Dataset excerpts:
====

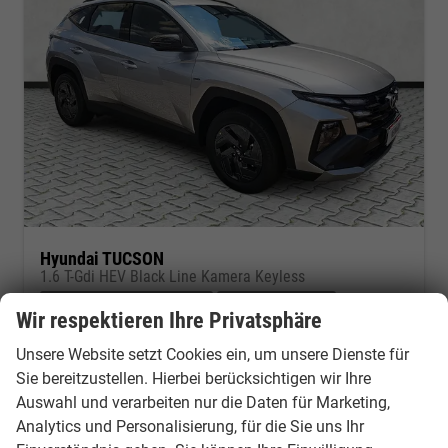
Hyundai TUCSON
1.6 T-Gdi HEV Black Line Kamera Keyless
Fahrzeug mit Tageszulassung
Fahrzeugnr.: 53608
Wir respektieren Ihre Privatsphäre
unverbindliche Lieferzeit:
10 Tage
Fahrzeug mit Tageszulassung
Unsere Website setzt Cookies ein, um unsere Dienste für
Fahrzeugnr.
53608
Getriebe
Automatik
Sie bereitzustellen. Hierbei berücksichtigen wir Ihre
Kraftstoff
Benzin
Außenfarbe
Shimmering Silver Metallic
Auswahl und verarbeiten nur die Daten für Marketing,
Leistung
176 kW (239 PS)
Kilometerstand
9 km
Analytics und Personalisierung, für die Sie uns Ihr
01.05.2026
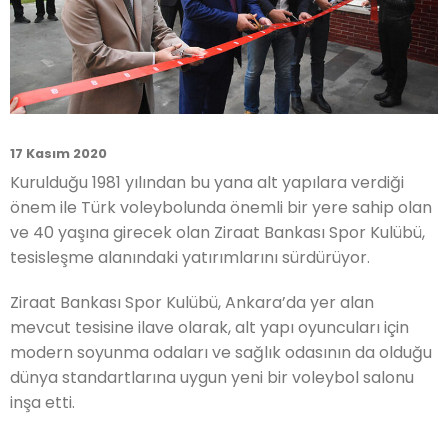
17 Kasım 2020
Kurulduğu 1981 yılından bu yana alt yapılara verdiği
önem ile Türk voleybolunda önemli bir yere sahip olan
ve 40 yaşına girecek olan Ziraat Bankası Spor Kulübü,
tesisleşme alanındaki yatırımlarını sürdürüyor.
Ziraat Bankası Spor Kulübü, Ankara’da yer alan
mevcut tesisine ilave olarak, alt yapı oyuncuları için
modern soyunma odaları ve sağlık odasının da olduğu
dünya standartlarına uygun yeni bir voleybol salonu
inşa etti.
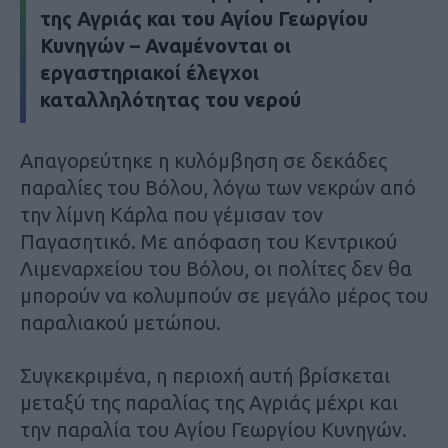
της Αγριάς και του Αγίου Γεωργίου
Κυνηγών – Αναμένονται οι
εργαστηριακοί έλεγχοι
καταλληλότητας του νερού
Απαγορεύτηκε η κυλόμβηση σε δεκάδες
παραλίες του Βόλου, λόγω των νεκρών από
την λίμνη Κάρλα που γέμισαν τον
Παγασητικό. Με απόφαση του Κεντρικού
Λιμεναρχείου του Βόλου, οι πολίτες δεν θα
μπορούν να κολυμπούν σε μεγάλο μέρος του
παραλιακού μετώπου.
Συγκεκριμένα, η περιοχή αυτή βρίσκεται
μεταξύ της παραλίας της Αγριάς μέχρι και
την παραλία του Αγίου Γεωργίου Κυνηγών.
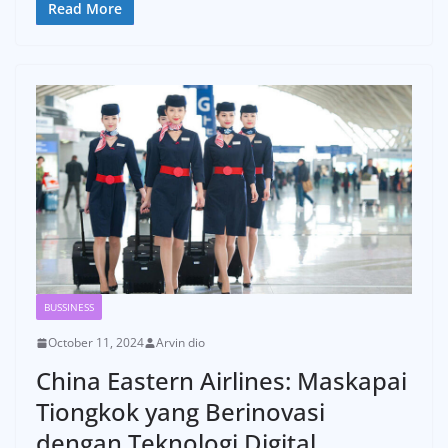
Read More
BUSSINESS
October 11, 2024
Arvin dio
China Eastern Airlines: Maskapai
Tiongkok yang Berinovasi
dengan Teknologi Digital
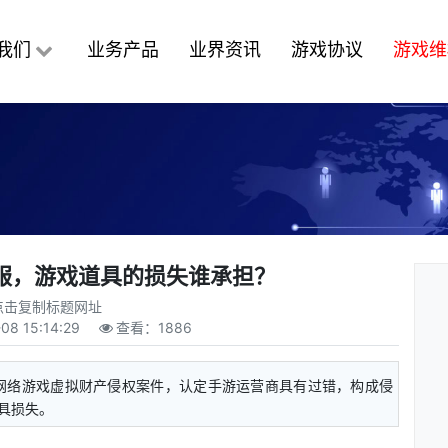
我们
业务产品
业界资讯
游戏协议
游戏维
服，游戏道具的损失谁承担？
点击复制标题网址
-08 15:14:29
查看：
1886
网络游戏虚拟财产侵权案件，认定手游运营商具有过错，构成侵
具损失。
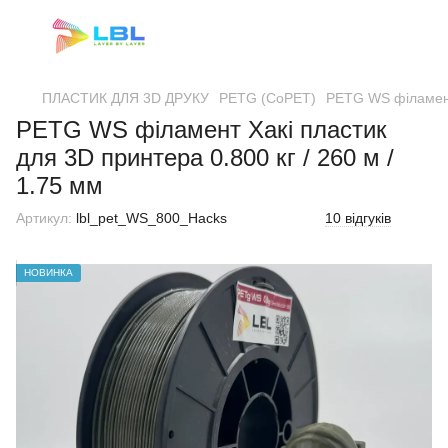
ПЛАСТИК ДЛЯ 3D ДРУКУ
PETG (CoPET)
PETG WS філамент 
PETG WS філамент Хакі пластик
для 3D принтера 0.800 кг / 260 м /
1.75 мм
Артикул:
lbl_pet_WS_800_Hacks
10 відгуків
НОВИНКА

====

Take every line in the preceding listing that contains "Αγίου" and copy it.

Output of the exercise:
της Αγριάς και του Αγίου Γεωργίου
την παραλία του Αγίου Γεωργίου Κυνηγών.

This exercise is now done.